SUPPLIED PASSAGE:

___

The environmental and human devastation caused by Hurricane Katrina was immense. In the storm's aftermath, many critics of George W. Bush reflexively charged that the President's administration was slow to mobilize rescue efforts for Gulf-area residents who had been rendered homeless by the flood waters. These critics attributed that lack of haste, in large measure, to racism, alleging that the federal government was unconcerned about the victims because they were disproportionately black.
Congressional Black Caucus member Elijah Cummings (D-Maryland) stated: “We cannot allow it to be said that the difference between those who lived and those who died in this great storm and flood of 2005 was nothing more than poverty, age or skin color.... To the president of the United States, I simply say that God cannot be pleased with our response.”
Popular rap singer Kanye West charged that “George Bush does not care about black people.” The federal government, West added, had “given [National Guardsmen] permission to go down and shoot us [blacks].”
Professor Cornel West agreed: “When Kanye West said the President does not care about black people, he was right.”

___

RECORDED INFORMATION:
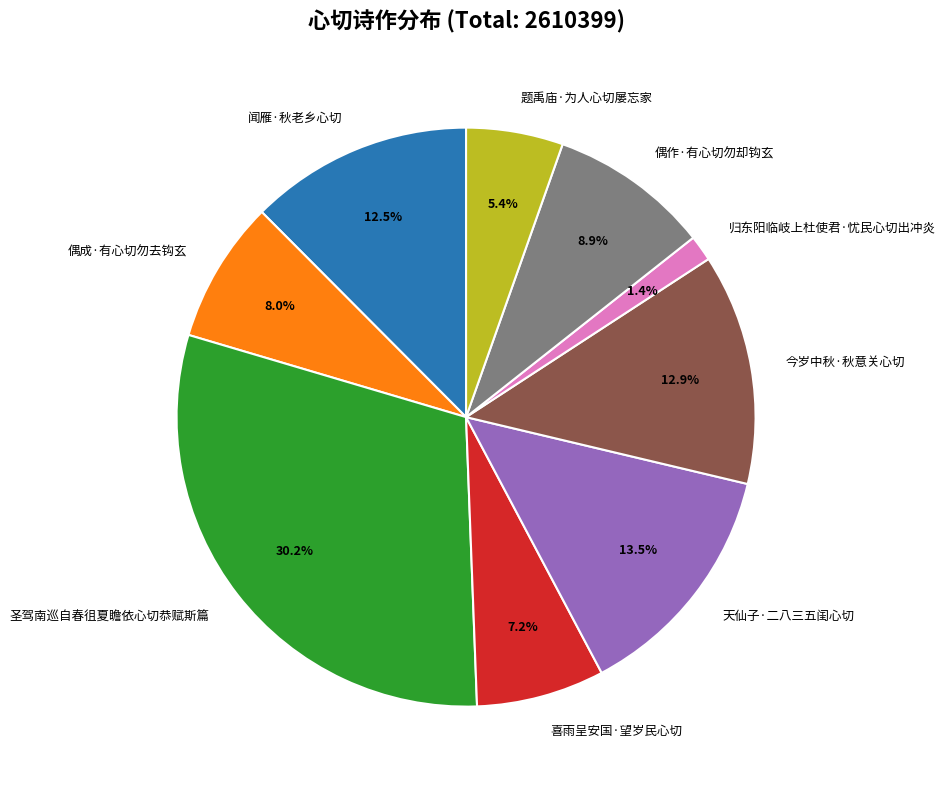

Is it true that 归东阳临岐上杜使君·忧民心切出冲炎 is 7% of the pie?

False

___

ACTIVITIES:
1 – In the passage on Hurricane Katrina, which professor is quoted agreeing with Kanye West's remark about the President?
2 – Extend the passage on criticism of the federal response to Hurricane Katrina, beginning after its final sentence.

RESULTS BY TASK:
1 – Cornel West

2 –
Jesse Jackson lamented that post-Katrina New Orleans, with so many black victims stranded amid the flood waters, looked like “the hull of a slave ship.” After meeting with Louisiana officials, Jackson said, “Many black people feel that their race, their property conditions and their voting patterns have been a factor in the response.” Jackson also asserted that in America, “there is a historical indifference to the pain of poor people, and black people.”
CBS Sunday Morning contributor Nancy Giles said: “If the majority of the hardest-hit victims of Hurricane Katrina in New Orleans were white people, they would not have gone for days without food and water, forcing many to steal for mere survival. Their bodies would not have been left to float in putrid water.... We’ve repeatedly given tax cuts to the wealthiest and left our most vulnerable American citizens to basically fend for themselves.... The President has put himself at risk by visiting the troops in Iraq, but didn’t venture anywhere near the Superdome or the convention center, where thousands of victims, mostly black and poor, needed to see that he gave a damn.”
On Access Hollywood, actor Colin Farrell said: “If it was a bunch on white people on roofs in the Hamptons, I don’t have any f---ing doubt there would have been every single helicopter, every plane, every single means that the government has to help these people.”
Democratic Congressman Charles Rangel of New York told cheering Congressional Black Caucus conventioneers on September 22: “George Bush is our Bull Connor [a reference to Alabama’s former segregationist police commissioner who had notoriously used attacks dogs and fire hoses to disrupt civil rights marches in 1963]. If you’re black in this country, and you’re poor in this country, it’s not an inconvenience. It’s a death sentence.”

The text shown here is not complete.